Another important change to the Transfer Act under P.A. 19-75 is the significant shortening of the time frame for the DEEP's commencement of an audit following the filing with the DEEP of the Licensed Environmental Professional's final verification that the Establishment has been fully investigated and remediated (Verification). For Verifications filed on or after October 1, 2019, Section 2 of P.A. 19-75 shortens from three years to one year the time frame for the DEEP to commence an audit of a Verification. P.A. 19-75 also clarifies that any DEEP audit commenced either within three years of the filing of a Verification prior to October 1, 2019, or within one year of the filing of a Verification on or after October 1, 2019, needs to be completed by the DEEP within three years of the filing of the Verification. The DEEP can extend the period for completion of an audit when the DEEP has requested and is awaiting additional information.
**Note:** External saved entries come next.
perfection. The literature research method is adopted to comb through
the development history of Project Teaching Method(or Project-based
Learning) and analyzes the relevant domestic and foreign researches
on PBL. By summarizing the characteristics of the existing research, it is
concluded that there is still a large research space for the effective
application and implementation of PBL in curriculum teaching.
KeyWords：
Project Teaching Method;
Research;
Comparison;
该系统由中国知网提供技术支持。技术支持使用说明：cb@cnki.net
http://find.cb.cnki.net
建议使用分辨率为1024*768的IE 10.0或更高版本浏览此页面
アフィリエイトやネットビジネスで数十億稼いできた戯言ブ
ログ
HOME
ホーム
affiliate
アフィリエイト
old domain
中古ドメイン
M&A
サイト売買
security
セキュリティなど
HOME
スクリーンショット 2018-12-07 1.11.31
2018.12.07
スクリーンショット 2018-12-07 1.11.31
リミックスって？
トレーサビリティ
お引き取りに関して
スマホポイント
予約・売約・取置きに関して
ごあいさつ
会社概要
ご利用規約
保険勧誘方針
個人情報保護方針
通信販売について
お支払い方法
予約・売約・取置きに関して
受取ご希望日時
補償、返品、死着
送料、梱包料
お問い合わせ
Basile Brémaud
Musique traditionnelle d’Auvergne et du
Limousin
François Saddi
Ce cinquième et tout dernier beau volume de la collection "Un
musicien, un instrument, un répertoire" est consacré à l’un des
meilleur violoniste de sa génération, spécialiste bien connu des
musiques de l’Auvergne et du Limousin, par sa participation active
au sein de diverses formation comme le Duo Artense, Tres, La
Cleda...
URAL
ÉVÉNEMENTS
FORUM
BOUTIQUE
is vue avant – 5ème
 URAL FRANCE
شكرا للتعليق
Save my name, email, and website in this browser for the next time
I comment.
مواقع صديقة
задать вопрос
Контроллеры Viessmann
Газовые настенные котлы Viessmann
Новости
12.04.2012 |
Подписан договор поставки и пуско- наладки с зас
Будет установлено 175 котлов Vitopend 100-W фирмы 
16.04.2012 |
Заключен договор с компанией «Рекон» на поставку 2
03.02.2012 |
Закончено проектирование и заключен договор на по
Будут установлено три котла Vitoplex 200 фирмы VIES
The Transfer Act also provides limited circumstances under which the outside time frame for the DEEP's commencement of an audit will be extended, e.g., where a Verification relies on the use of materially inaccurate, erroneous or misleading information; post-Verification monitoring has not been completed or a required environmental land use restriction has not been recorded; or the DEEP concludes, even with the completion of remediation, that there is a substantial threat to public health or the environment.


Leading up to the passage of P.A. 19-75, there were proposals and discussions of additional revisions to the Transfer Act that are not addressed in Sections 1 and 2 of P.A. 19-75. In Section 3 of P.A. 19-75, which became effective upon passage, the Legislature provides for the convening by the chairpersons of the Connecticut General Assembly Commerce and Environment Committees of a Transfer Act working group to examine and develop recommendations regarding further legislative changes to the Transfer Act. P.A. 19-75 requires that the Transfer Act working group meet at least monthly and, on or before February 1, 2020, submit to the Commerce and Environment Committees its report of its findings and recommendations for further legislative changes to the Transfer Act. The Transfer Act working group will terminate upon its submittal of the report or February 1, 2020, whichever is later.


P.A. 19-75 is the latest legislative development in the effort of multiple constituencies to find or, as importantly, ensure in practice the proper balance between environmental disclosure with a mechanism to identify and address environmental conditions on the one hand, and regulatory certainty, predictability and priorities with benefit to both the economy and the environment on the other. With four months of the 2019 Transfer Act revisions behind them, next session's Legislature may very well pass additional legislative changes, including changes that will be among those recommended to the Commerce and Environment Committees by the Transfer Act working group.